Partager

Dans le Droit constitutionnel, la notion de l’État est la clé de voûte de tout enseignement ou discernement. Mais incontestablement, cette notion est mal comprise par nos concitoyens qui en ignorent son sens réel et sa signification profonde. Au Mali, c’est avec l’invasion des jihadistes et autres narco-trafiquants armés qu’on a pu découvrir toute l’importance de l’Etat. Que faut-il alors, juridiquement parlant, entendre par ce concept ?

Selon le lexique juridique on peut définir l’État comme un territoire géographiquement déterminé, avec une population et une prérogative de puissance publique. C’est un ensemble d’organes politiques et de gouvernants, par opposition aux gouvernés. Mais, cette définition est insuffisante pour parer aux débats houleux qui naissent entre les uns et les autres. D’aucuns disent que l’État est à la fois une idée et un fait perceptible. Et comme l’a remarqué Burdeau, «personne n’a jamais vu l’État. Qui pourrait nier cependant qu’il soit une réalité ?».
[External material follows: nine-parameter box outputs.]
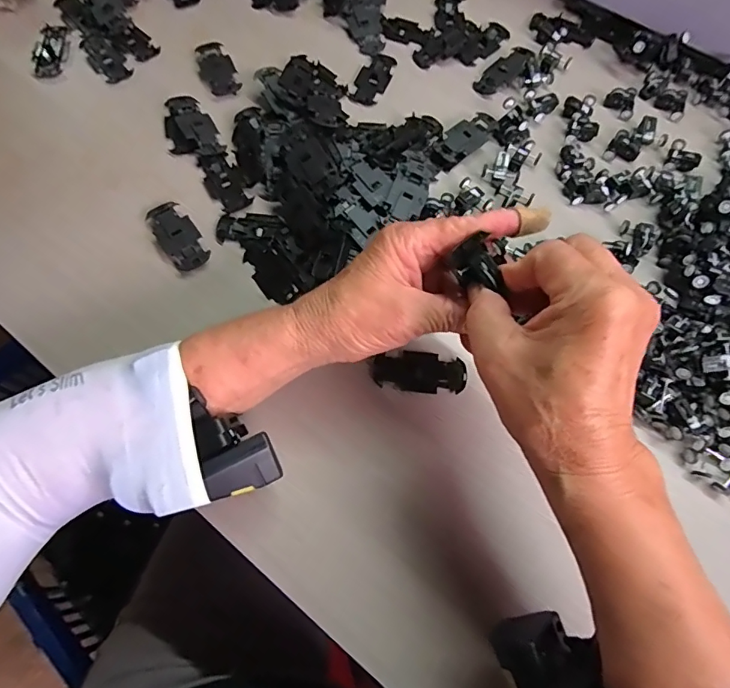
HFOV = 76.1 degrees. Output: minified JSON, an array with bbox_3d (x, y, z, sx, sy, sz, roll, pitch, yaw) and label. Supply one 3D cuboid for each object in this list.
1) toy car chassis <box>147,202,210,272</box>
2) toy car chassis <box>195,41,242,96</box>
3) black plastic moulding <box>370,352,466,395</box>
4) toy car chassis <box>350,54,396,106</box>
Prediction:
[{"bbox_3d":[-0.146,-0.084,0.365,0.029,0.008,0.062,-32,73,-13],"label":"toy car chassis"},{"bbox_3d":[-0.137,-0.254,0.431,0.031,0.006,0.060,-20,70,-9],"label":"toy car chassis"},{"bbox_3d":[0.039,0.020,0.333,0.066,0.005,0.029,5,68,0],"label":"black plastic moulding"},{"bbox_3d":[0.008,-0.251,0.438,0.029,0.006,0.067,20,69,6],"label":"toy car chassis"}]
C’est ainsi que, pour contourner les difficultés qui s’attachent à la nature abstraite de l’État, le Droit international public le définit, à son tour, par ses éléments constitutifs qui sont au nombre de trois, à savoir, le territoire qui fixe le cadre à l’intérieur duquel il exerce son pouvoir de commandement à titre exclusif ; la population qui habite ce territoire et se trouve de ce fait soumis à ce pouvoir ; et le pouvoir exécutif, c’est-à-dire l’organisation politique qui exerce ce pouvoir de manière souveraine, sans être tenue de se conformer à d’autres règles que celles du Droit international.

En outre, ces composantes pour définir l’État ne sont pas pleinement satisfaisantes pour la science politique, car elles n’expliquent pas sa nature. Or, seule la nature de celle-ci permet d’aborder le problème essentiel des rapports entre l’État, le Droit et la Société.


Les éléments constitutifs de l’État

Le Territoire : C’est un élément géographique dont les théoriciens ont montré que l’apparition de l’État va de pair avec le territoire étatique, car l’existence de frontières permet de fixer les limites dans lesquelles s’exerce le pouvoir étatique. Le Doyen Hauriou confirme que «l’État est une corporation à base du territoire». Il faut retenir qu’il n’y a pas d’État sans territoire.

La Population : C’est un élément humain constitué par les individus qui sont soumis à l’autorité étatique. Elle est hétérogène, car elle peut recouvrir les individus vivant sur le territoire, ainsi que ceux qui vivent hors du territoire, mais qui sont liés à l’État par la nationalité.

L’Autorité étatique : C’est un élément politique qui exerce le pouvoir sur le territoire et la population. Cette autorité prend toutes les décisions relatives à la gestion des affaires communes. Elle dispose du pouvoir de coercition afin d’assurer le respect des décisions prises.

Par rapport à la genèse de l’État, nous pouvons retenir à travers le Professeur Bourdieu qui a dit ceci : «Décrire la genèse de l’État, c’est décrire la genèse d’un champ social, d’un microcosme social relativement autonome à l’intérieur du monde social englobant, dans lequel se joue un jeu particulier, le jeu politique légitime…»

Faire la genèse de l’État, poursuit le sociologue, c’est faire la genèse d’un champ où le politique va se jouer, se symboliser, se dramatiser dans les formes. Et du même coup, les gens dont le privilège est d’entrer dans ce jeu, ont aussi le privilège de s’approprier une ressource particulière qu’on peut appeler la ressource universelle. Cette assertion est largement explicitée par les éminents professeurs du Droit de l’Université des Sciences juridiques et politiques de Bamako.